While there’s plenty of bad news around for 3D-TV, with ESPN and the BBC saying that they will not be making any new 3D investments once their current projects are completed, BSkyB is staying loyal to the technology.
BSkyB’s 3D director, John Cassy, in a blog, reaffirms Sky’s commitment to 3D arguing that progress – while not quite what the industry had hoped – was still being made. As of last week, more than half a million BSkyB TV customers had signed up to watch 3D, “bringing to a close our strongest quarter of growth to date,” Cassy says.
“Certainly the ongoing economic downturn has meant that households are tightening their belts, and people have upgraded their TV sets to 3D at a slower rate than the industry first forecast,” said Cassy in his note. “Some potential viewers may have also delayed experiencing 3D, preferring to wait for new technologies, which mean they don’t have to wear glasses.”
“Our experience of 3D TV has been far more positive despite these challenges,” he said. First up, “3D has been a great way of helping our customers get move value from their Sky subscription by providing a unique, immersive 3D experience at home for no additional cost,” he argued. “This is because – unlike some other providers of 3D programming, in the UK or US – we are a platform operator as well as a content producer.
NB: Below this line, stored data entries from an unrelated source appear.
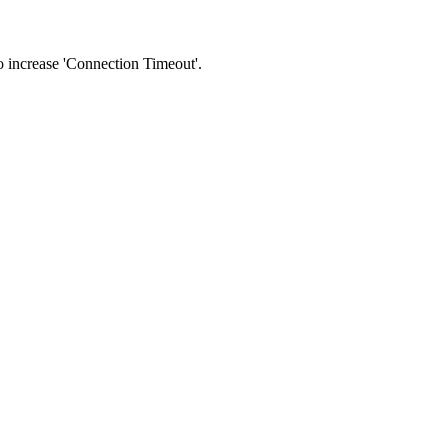
 to increase 'Connection Timeout'.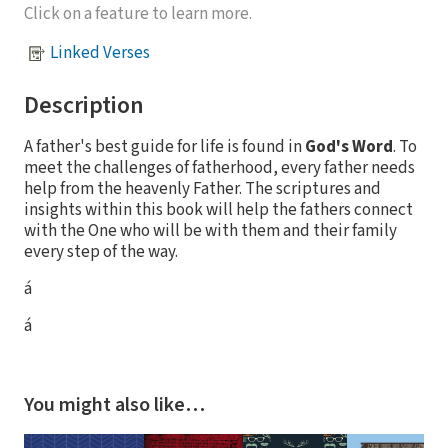
Click on a feature to learn more.
Linked Verses
Description
A father's best guide for life is found in
God's Word
. To
meet the challenges of fatherhood, every father needs
help from the heavenly Father. The scriptures and
insights within this book will help the fathers connect
with the One who will be with them and their family
every step of the way.
á
á
You might also like…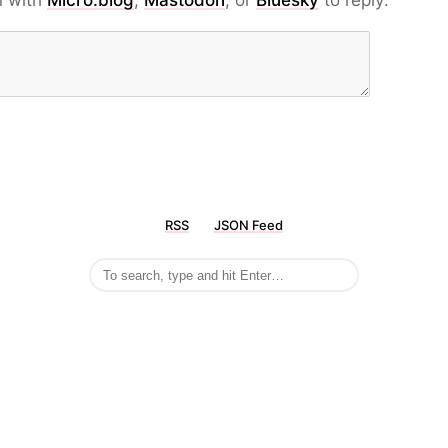
n with
Micro.blog
,
Mastodon
, or
Bluesky
to reply:
RSS
JSON Feed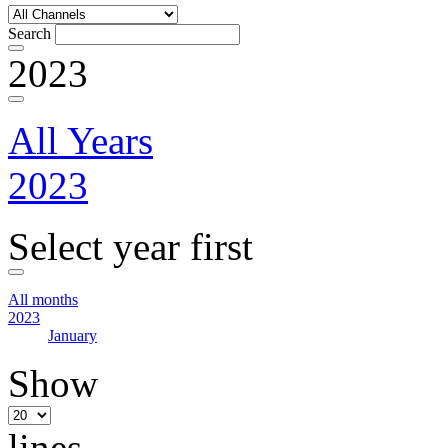
Search
2023
All Years
2023
Select year first
All months
2023
January
Show
lines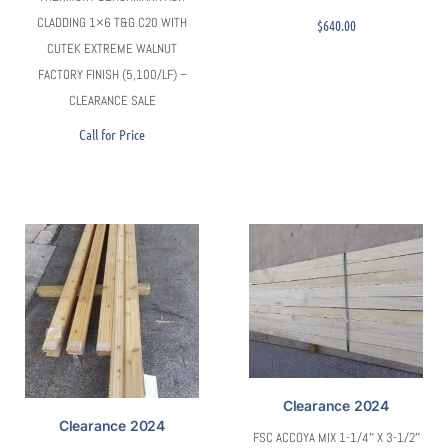
CLADDING 1×6 T&G C20 WITH
$
640.00
CUTEK EXTREME WALNUT
FACTORY FINISH (5,100/LF) –
CLEARANCE SALE
Call for Price
Clearance 2024
Sold
Clearance 2024
FSC ACCOYA MIX 1-1/4″ X 3-1/2″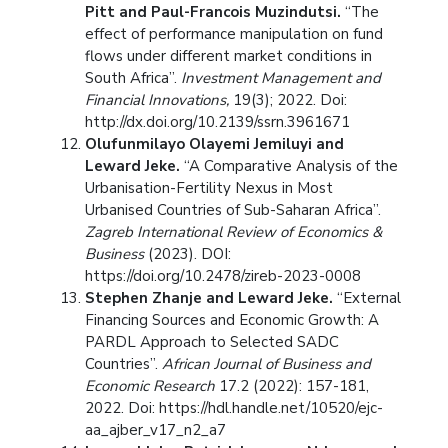
Pitt and Paul-Francois Muzindutsi.
“The
effect of performance manipulation on fund
flows under different market conditions in
South Africa”.
Investment Management and
Financial Innovations,
19(3); 2022. Doi:
http://dx.doi.org/10.2139/ssrn.3961671
Olufunmilayo Olayemi Jemiluyi and
Leward Jeke.
“A Comparative Analysis of the
Urbanisation-Fertility Nexus in Most
Urbanised Countries of Sub-Saharan Africa”.
Zagreb International Review of Economics &
Business
(2023). DOI:
https://doi.org/10.2478/zireb-2023-0008
Stephen Zhanje and Leward Jeke.
“External
Financing Sources and Economic Growth: A
PARDL Approach to Selected SADC
Countries”.
African Journal of Business and
Economic Research
17.2 (2022): 157-181,
2022. Doi: https://hdl.handle.net/10520/ejc-
aa_ajber_v17_n2_a7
This means that a significant proportion of the value of providing great TV in 3D lies in how it helps attract new customers to join Sky and in how it provides another reason for existing customers to stay with Sky.”
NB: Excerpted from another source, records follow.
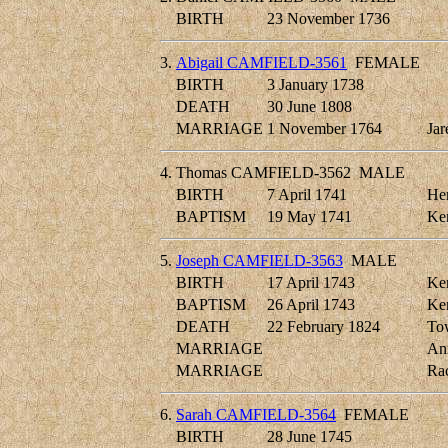
BIRTH
23 November 1736
3.
Abigail CAMFIELD-3561
FEMALE
BIRTH
3 January 1738
DEATH
30 June 1808
MARRIAGE
1 November 1764
Ja
4.
Thomas CAMFIELD-3562
MALE
BIRTH
7 April 1741
Her
BAPTISM
19 May 1741
Ken
5.
Joseph CAMFIELD-3563
MALE
BIRTH
17 April 1743
Ken
BAPTISM
26 April 1743
Ken
DEATH
22 February 1824
Tow
MARRIAGE
An
MARRIAGE
Ra
6.
Sarah CAMFIELD-3564
FEMALE
BIRTH
28 June 1745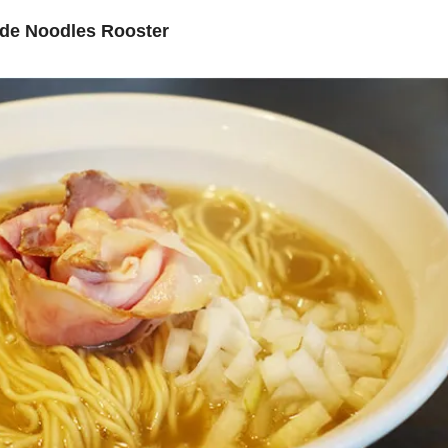
de Noodles Rooster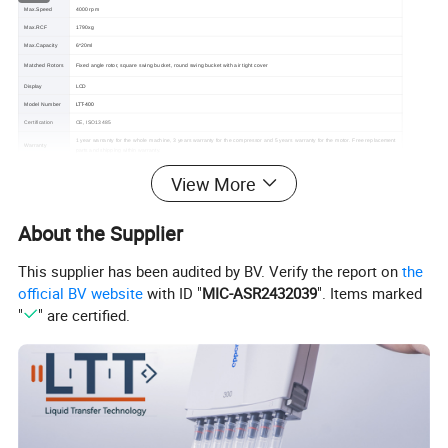
Max.Speed
4000 rpm
Max.RCF
1790xg
Max.Capacity
6*20ml
Matched Rotors
Fixed angle rotor, square swing bucket, round swing bucket with air tight cover
Display
LCD
LTT-400
Model Number
Certification
CE, ISO13485
1 year warranty for the whole machine, 3 years warranty for the compressor and 5 years warranty for the motor. Free replacement
Warranty
parts and shipping within warranty.
View More
About the Supplier
This supplier has been audited by BV. Verify the report on
the
official BV website
with ID "
MIC-ASR2432039
". Items marked
"
" are certified.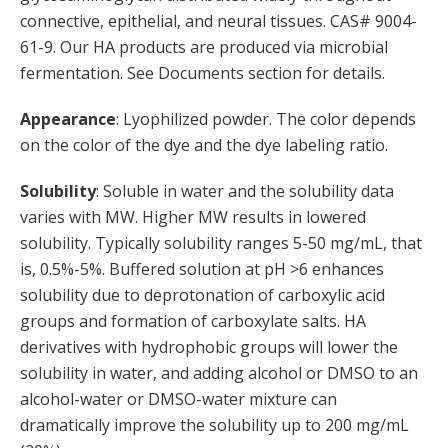
connective, epithelial, and neural tissues. CAS# 9004-
61-9. Our HA products are produced via microbial
fermentation. See Documents section for details.
Appearance
: Lyophilized powder. The color depends
on the color of the dye and the dye labeling ratio.
Solubility
: Soluble in water and the solubility data
varies with MW. Higher MW results in lowered
solubility. Typically solubility ranges 5-50 mg/mL, that
is, 0.5%-5%. Buffered solution at pH >6 enhances
solubility due to deprotonation of carboxylic acid
groups and formation of carboxylate salts. HA
derivatives with hydrophobic groups will lower the
solubility in water, and adding alcohol or DMSO to an
alcohol-water or DMSO-water mixture can
dramatically improve the solubility up to 200 mg/mL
This is true, and the fact that Sky’s investment in 3D can be amortised over ‘ordinary’ HD broadcasting must help in the ‘cost per hour’ argument associated with production budgets.
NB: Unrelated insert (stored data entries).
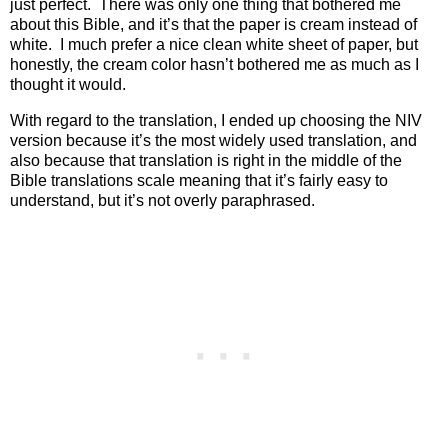
just perfect.
There was only one thing that bothered me
about this Bible, and it’s that the paper is cream instead of
white.
I much prefer a nice clean white sheet of paper, but
honestly, the cream color hasn’t bothered me as much as I
thought it would.
With regard to the translation, I ended up choosing the NIV
version because it’s the most widely used translation, and
also because that translation is right in the middle of the
Bible translations scale meaning that it’s fairly easy to
understand, but it’s not overly paraphrased.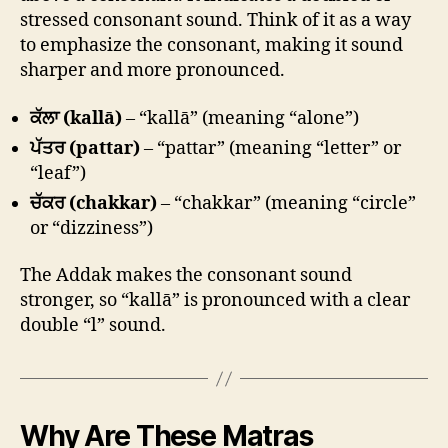
stressed consonant sound. Think of it as a way
to emphasize the consonant, making it sound
sharper and more pronounced.
ਕੱਲਾ (kallā)
– “kallā” (meaning “alone”)
ਪੱਤਰ (pattar)
– “pattar” (meaning “letter” or
“leaf”)
ਚੱਕਰ (chakkar)
– “chakkar” (meaning “circle”
or “dizziness”)
The Addak makes the consonant sound
stronger, so “kallā” is pronounced with a clear
double “l” sound.
Why Are These Matras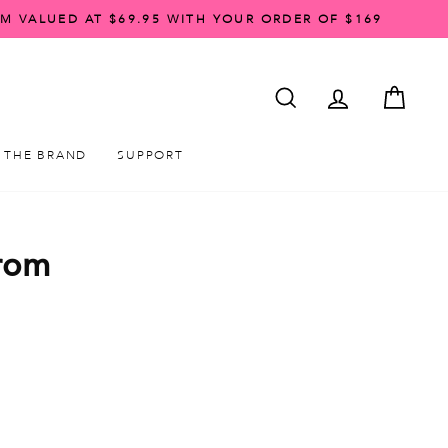
AM VALUED AT $69.95 WITH YOUR ORDER OF $169
SEARCH
ACCOUNT LO
CART
THE BRAND
SUPPORT
From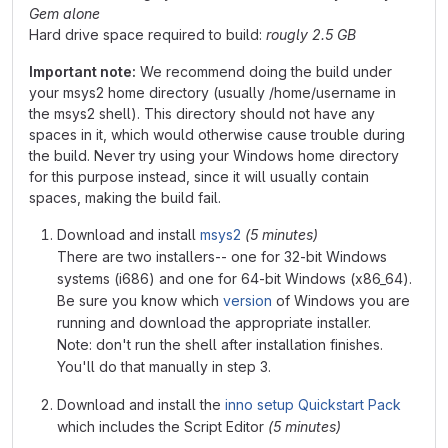
Gem alone
Hard drive space required to build:
rougly 2.5 GB
Important note:
We recommend doing the build under
your msys2 home directory (usually /home/username in
the msys2 shell). This directory should not have any
spaces in it, which would otherwise cause trouble during
the build. Never try using your Windows home directory
for this purpose instead, since it will usually contain
spaces, making the build fail.
Download and install
msys2
(5 minutes)
There are two installers-- one for 32-bit Windows
systems (i686) and one for 64-bit Windows (x86_64).
Be sure you know which
version
of Windows you are
running and download the appropriate installer.
Note: don't run the shell after installation finishes.
You'll do that manually in step 3.
Download and install the
inno setup Quickstart Pack
which includes the Script Editor
(5 minutes)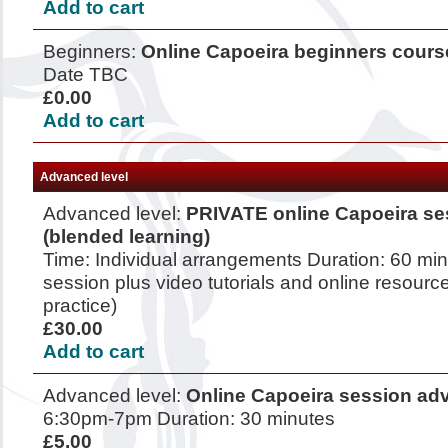
Add to cart
Beginners:
Online Capoeira beginners cours
Date TBC
£0.00
Add to cart
Advanced level
Advanced level:
PRIVATE online Capoeira se
(blended learning)
Time: Individual arrangements Duration: 60 mi
session plus video tutorials and online resource
practice)
£30.00
Add to cart
Advanced level:
Online Capoeira session ad
6:30pm-7pm Duration: 30 minutes
£5.00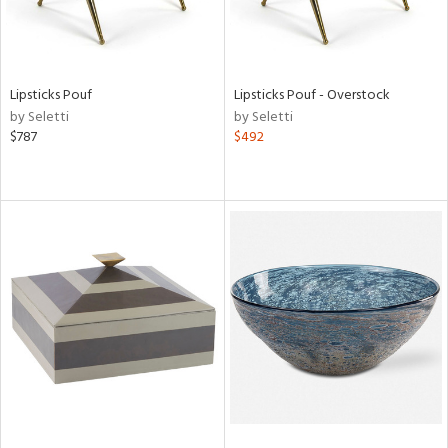
Lipsticks Pouf
Lipsticks Pouf - Overstock
by Seletti
by Seletti
$787
$492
Second, he quoted research that indicates Sky’s 3D viewers are among the company’s most satisfied customers, with sports, movies and natural history their favourite genres. “That’s why those areas – big event TV – are our focus moving forward,” Cassy argued.
He said that Sky would continue to work with Hollywood on 3D movies and would continue to deliver high-quality 3D material to homes.
He added that in his conversations with the display industry he expected high-quality 3D displays to be widely available for viewing without glasses in 2-4 years time and “at prices not dissimilar” to today’s HD and 3D sets.